[[ Provided passage open ]]
# Can't Record Anything



## Cheemag (Nov 27, 2009)

New and updated re-install of Windows 10 Pro v2004.

Attempts to record using Audacity, RecAll Pro or any other recording app gives an error.
The error is mostly to the effect that it 'can't open Wave device for input. Close other
programmes using Wave and try again' . Always something else is using Wave. I am not running
any other audio devices. The error was there under Win 10 v1904, so it isn't due to a rogue update.

External sounds are reaching the system via LineIn or StereoMix and can be heard on the
speakers. Apps such as radio streaming players (e.g. Radio Sure), which make their own
recording arrangement (presumably) record perfectly in .mp3.

The sound system is the standard RealTek system and there is another sound system showing
in Device Manager: AMD High Defenition Audio Device. Disabling this does not cure the
problem.

Can it be fixed, or is this a broken hardware problem ?


----------



## britechguy (Dec 6, 2019)

Always try sourcing the drivers for your audio devices from your computer OEM, first, and if they're not available there from the actual device OEM, second, and reinstalling those.

All it takes is a driver that's "gone wonky" somehow to cause this sort of thing, and it can sometimes be intermittent because the driver code that has "gone wonky" only gets branched to when you're attempting to do a specific thing or narrow range of things.

It may be a hardware problem, but it's way, way too early to say that it is.


----------



## Cheemag (Nov 27, 2009)

britechguy said:


> Always try sourcing the drivers for your audio devices from your computer OEM, first, and if they're not available there from the actual device OEM, second, and reinstalling those.
> 
> All it takes is a driver that's "gone wonky" somehow to cause this sort of thing, and it can sometimes be intermittent because the driver code that has "gone wonky" only gets branched to when you're attempting to do a specific thing or narrow range of things.
> 
> It may be a hardware problem, but it's way, way too early to say that it is.


 Thanks for coming back.

I downloaded the drivers from the motherboard manufacturer's site. Installed them, but got the same result.
Windows considers them to be up-to-date and has replaced them.

I'll see what Realtek has to offer and get back

Regards

Jim


----------



## britechguy (Dec 6, 2019)

Cheemag said:


> I downloaded the drivers from the motherboard manufacturer's site. Installed them, but got the same result.
> Windows considers them to be up-to-date and has replaced them.
> 
> I'll see what Realtek has to offer and get back


If you wish to, see: Preventing Windows Update from Updating Device Drivers

This technique was working all the way up through Version 1909, and I have no reason to believe that will have changed in Version 2004, though I do not have it yet.
[[ Provided passage closed ]]
[[ Available records open ]]
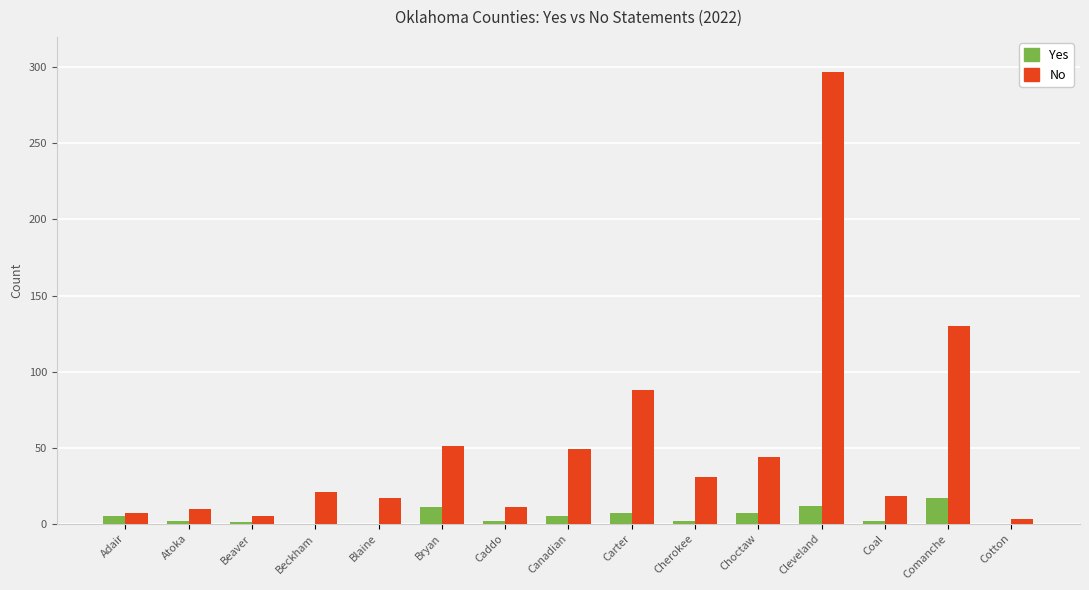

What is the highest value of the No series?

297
[[ Available records closed ]]
[[ Available records open ]]
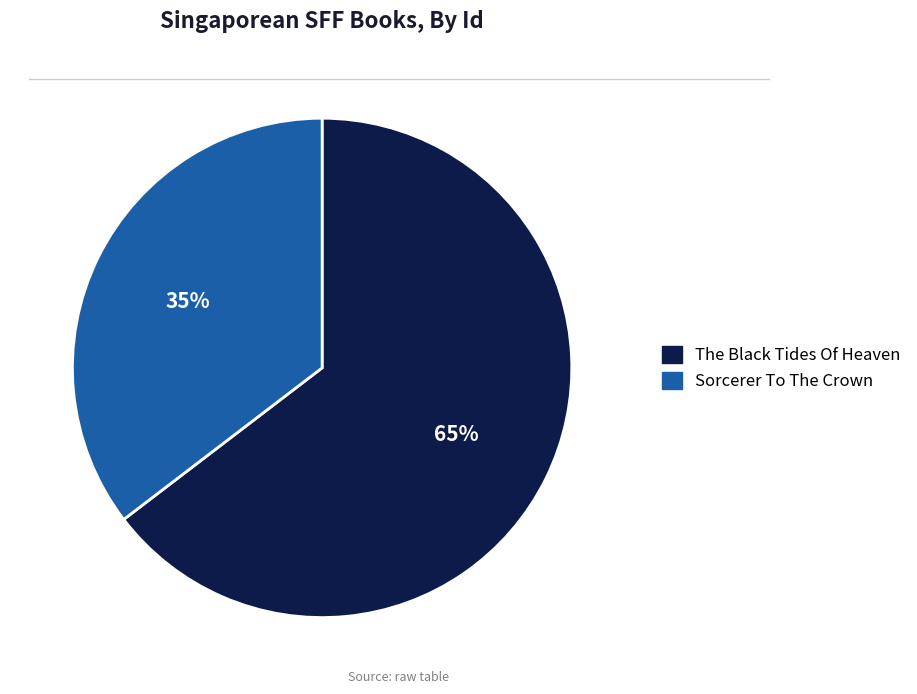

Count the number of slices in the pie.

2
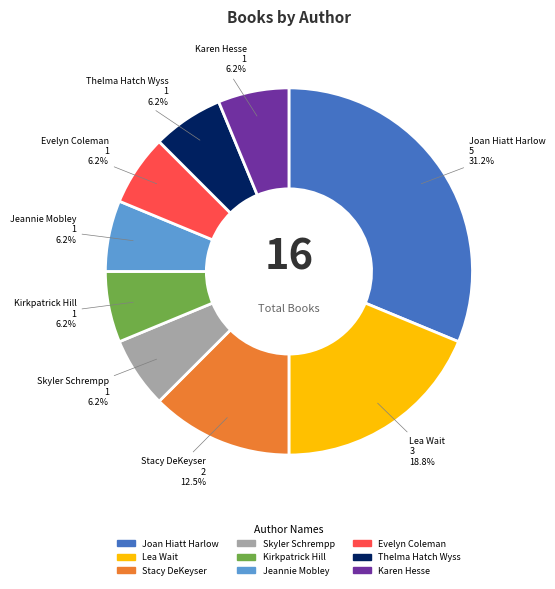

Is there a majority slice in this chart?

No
[[ Available records closed ]]
_Set of tasks_:
a: Name every audio program that the forum thread mentions by name.
b: Locate each line of the entries that contains the word "Count", matching case, and copy those lines.
The entries are unrelated to the forum thread.

_Written answers_:
a: Audacity, RecAll Pro, Radio Sure

b:
Count the number of slices in the pie.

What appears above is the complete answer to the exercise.